Set out every line of the material below as a single numbered list, omitting any blank lines.

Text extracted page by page
--------

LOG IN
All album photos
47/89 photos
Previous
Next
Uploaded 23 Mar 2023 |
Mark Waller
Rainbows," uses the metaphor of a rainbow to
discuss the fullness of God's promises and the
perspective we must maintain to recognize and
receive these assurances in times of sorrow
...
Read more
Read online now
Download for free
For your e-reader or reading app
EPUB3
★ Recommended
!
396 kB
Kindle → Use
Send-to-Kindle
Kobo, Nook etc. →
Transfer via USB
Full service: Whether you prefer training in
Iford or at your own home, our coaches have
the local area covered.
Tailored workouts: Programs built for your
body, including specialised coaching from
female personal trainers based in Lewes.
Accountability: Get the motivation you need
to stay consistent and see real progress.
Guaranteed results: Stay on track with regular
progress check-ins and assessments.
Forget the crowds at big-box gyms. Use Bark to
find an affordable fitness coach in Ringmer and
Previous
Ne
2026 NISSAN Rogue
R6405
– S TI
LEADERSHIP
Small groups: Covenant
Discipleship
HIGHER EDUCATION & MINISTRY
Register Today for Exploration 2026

--------

*SOLUTION TO THIS PROBLEM*:
1. LOG IN
2. All album photos
3. 47/89 photos
4. Previous
5. Next
6. Uploaded 23 Mar 2023 |
7. Mark Waller
8. Rainbows," uses the metaphor of a rainbow to
9. discuss the fullness of God's promises and the
10. perspective we must maintain to recognize and
11. receive these assurances in times of sorrow
12. ...
13. Read more
14. Read online now
15. Download for free
16. For your e-reader or reading app
17. EPUB3
18. ★ Recommended
19. !
20. 396 kB
21. Kindle → Use
22. Send-to-Kindle
23. Kobo, Nook etc. →
24. Transfer via USB
25. Full service: Whether you prefer training in
26. Iford or at your own home, our coaches have
27. the local area covered.
28. Tailored workouts: Programs built for your
29. body, including specialised coaching from
30. female personal trainers based in Lewes.
31. Accountability: Get the motivation you need
32. to stay consistent and see real progress.
33. Guaranteed results: Stay on track with regular
34. progress check-ins and assessments.
35. Forget the crowds at big-box gyms. Use Bark to
36. find an affordable fitness coach in Ringmer and
37. Previous
38. Ne
39. 2026 NISSAN Rogue
40. R6405
41. – S TI
42. LEADERSHIP
43. Small groups: Covenant
44. Discipleship
45. HIGHER EDUCATION & MINISTRY
46. Register Today for Exploration 2026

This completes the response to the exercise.